A 350 MHz Pentium II from 1998, paired with 128 MB of RAM, has been coaxed by EXO Labs, founded by Oxford University researchers, into running a LLama2.c-based language model at 39.31 tokens per second. The demo even produced a simple, coherent tale starring “Sleepy Joe” and “Spot.” Set against data center silicon like Nvidia’s Blackwell B200, a $30,000 to $40,000 part, the result challenges the belief that only cutting-edge hardware can handle AI. If this approach scales, it hints at affordable, energy-efficient intelligence for aging PCs and everyday electronics.
An experiment that breaks expectations
Could a 1998 processor with 128 MB really run AI? Yes—according to researchers at Oxford, who dusted off a Pentium II and made it talk. Their goal wasn’t nostalgia. It was to prove that careful software design can squeeze surprising capability from modest hardware, and to show that performance isn’t the only path to progress. The result challenges the reflex to equate AI with sprawling server farms.
A stark contrast with modern AI hardware
Today’s AI boom runs on chips like Nvidia’s Blackwell B200, often priced between $30,000–$40,000 per unit. Those processors excel at training and serving large models across vast datasets. Set against that, a 350 MHz Pentium II feels like a relic. Yet this contrast is the point: efficiency gains can unlock utility without the massive costs, energy budgets, and supply-chain friction of premium GPUs.
The unconventional setup explained
The team at EXO Labs, a collective founded by Oxford researchers, used LLama2.c—lean, efficiency-first code—to run a compact language model on the Pentium II at 350 MHz with 128 MB of RAM. The setup reached 39.31 tokens/s on a model with 260,000 parameters. Tokens are the small chunks of text an AI processes (letters, syllables, or short word pieces). Scale it up to 1,000,000,000 parameters and throughput collapses to 0.0093 token/s—proof that optimization beats brute force only within sensible limits.
What low-tech AI can produce
Despite tight constraints, the model produced understandable language. It spun a quirky tale about “Sleepy Joe” and a dog named Spot on a Windows 98 machine—hardly prizewinning, but coherent enough to follow. This is the case where utility emerges from simplicity: small models can summarize logs, auto-complete forms, or guide interfaces (not state-of-the-art, but fit for purpose) without constant cloud access.

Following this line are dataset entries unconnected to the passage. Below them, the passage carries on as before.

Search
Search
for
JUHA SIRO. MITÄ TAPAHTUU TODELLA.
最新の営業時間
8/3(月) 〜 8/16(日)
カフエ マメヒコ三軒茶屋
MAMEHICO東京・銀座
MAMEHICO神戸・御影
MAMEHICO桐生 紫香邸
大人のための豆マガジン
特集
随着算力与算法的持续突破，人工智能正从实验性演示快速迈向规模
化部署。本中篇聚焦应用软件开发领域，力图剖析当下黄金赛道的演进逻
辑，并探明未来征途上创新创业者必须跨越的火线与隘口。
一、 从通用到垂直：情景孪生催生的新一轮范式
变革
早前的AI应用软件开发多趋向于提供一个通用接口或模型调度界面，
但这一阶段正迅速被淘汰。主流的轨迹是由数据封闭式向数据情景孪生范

The bigger picture: democratizing AI
Lowering the hardware bar hints at broader access and lower emissions. Older PCs could gain fresh roles, and regions with scarce infrastructure might adopt local AI for everyday tasks. Beyond cost, local inference can mean resilience and privacy (think schools, libraries, clinics). Consider the potential upsides:
Cheaper deployment on legacy or low-power devices
Reduced energy use and longer device lifecycles
Offline functionality for privacy and reliability
Oxford’s exploration doesn’t replace cutting-edge models. It reframes the canvas. By proving AI can run on yesterday’s silicon, it invites a future where useful intelligence is widely distributed—and where progress is measured not only in scale, but in access and restraint.